Tasks to perform |
A. Answer these questions about the sermon on Parashat Terumah:
(i) Who gave the sermon, and on what date?
(ii) According to Heschel, what mattered about the prophets: what they heard or what they saw?
(iii) What three groups does the sermon say prophets never had?
B. Copy the part of the sermon on Parashat Terumah that opens with the words containing "Maybe you even" and closes with "union of prophets.".
C. Carry on the sermon on Parashat Terumah from the point where it stops.

Provided text |
▼

Parashat Terumah / March 3rd, 2017 / Rabbi Noa Kushner
1. Prophecy 1.0
The Prophets of old were big personalities.
You can picture their names on a marquis: JEREMIAH. ISAIAH.
They had big, bold messages.
R. Abraham Joshua Heschel taught that it wasn’t what the prophets heard
It was what they saw
They saw with eyes of God
Channeled the vision of God to other people
They pointed out the places of muddled injustice
Offered profound messages of equality and fought against hypocrisy.
But if we’re looking at a model for getting something done
There are limits to that purity and ALL CAPS approach.
Right? First off, in case you are considering the prophetic life,
It is not an easy life.
No one wants to be your friend.
Maybe you even have a friend who is prophetic.
You don’t always take their calls…
You have come to realize it is best to hang out in small doses.
Remember — prophets were famous for being alone
There was no league of prophets, no club for prophets, no union of prophets.
I think we could say about our moment in history,
And possibly the problem with us here at The Kitchen,
(And it is probably my fault)
Is that we lean old school prophetic.
Don’t get me wrong.
There is a time and place for full on prophecy
Not to mention the prophets have this purity of thought and commitment
That is thrilling and affecting and afflicting in the best ways.

▲

Information supplied |
▼

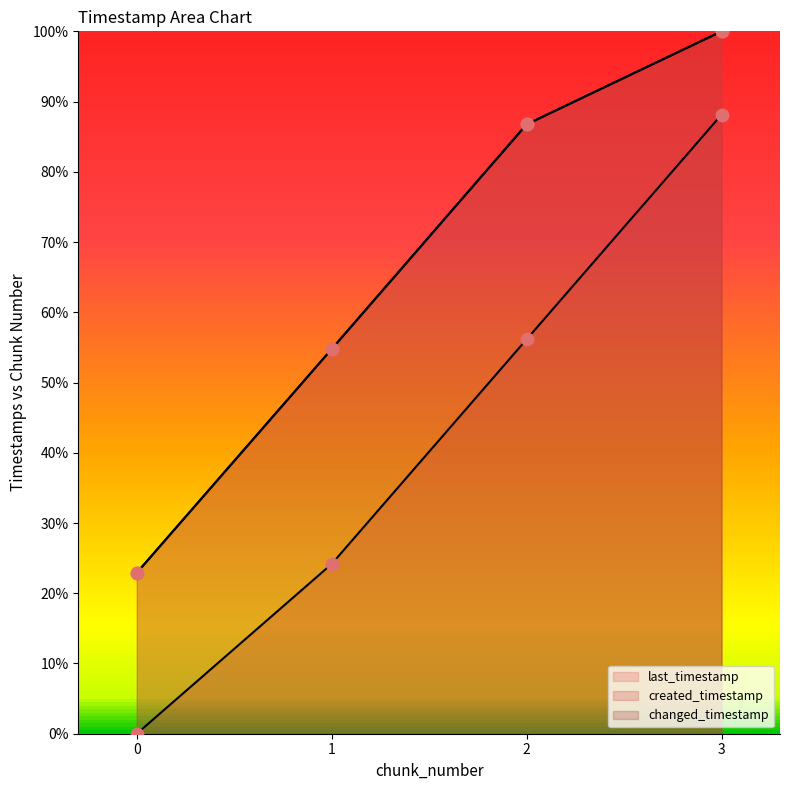

Is the value of changed_timestamp at 0 greater than the value of last_timestamp at 2?

No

▲

Answers by item number |
A.
(i) Rabbi Noa Kushner, on March 3rd, 2017.
(ii) What they saw.
(iii) A league, a club, and a union of prophets.

B.
Maybe you even have a friend who is prophetic.
You don’t always take their calls…
You have come to realize it is best to hang out in small doses.
Remember — prophets were famous for being alone
There was no league of prophets, no club for prophets, no union of prophets.

C.
But if we all consider ourselves prophets,
Or, more accurately, if we all even just speak to one another as if we were prophets,
If we all scream our truths at each other,
That does not build a society, that does not build a community
It just further entrenches us in our respective camps.
So, it is clear. Either we need to mix put prophetic in tension with something else
Power, politics, community
Or / And, maybe we need a new kind of prophecy.
Women don’t get equal time in Torah.
Mary Daly was famous for having said that if you took all the patriarchy out of Torah you would have a nice pamphlet.
That is why it is so critical for us to write in all the places where women are not represented, and to embellish all the places where we are.
This is my way of saying that according to the Talmud there are seven prophetesses in Tanakh / in Bible.
Now seven is not a great ratio to however many dozens of men prophets there are but it’s a start. It’s something. I’ll take it.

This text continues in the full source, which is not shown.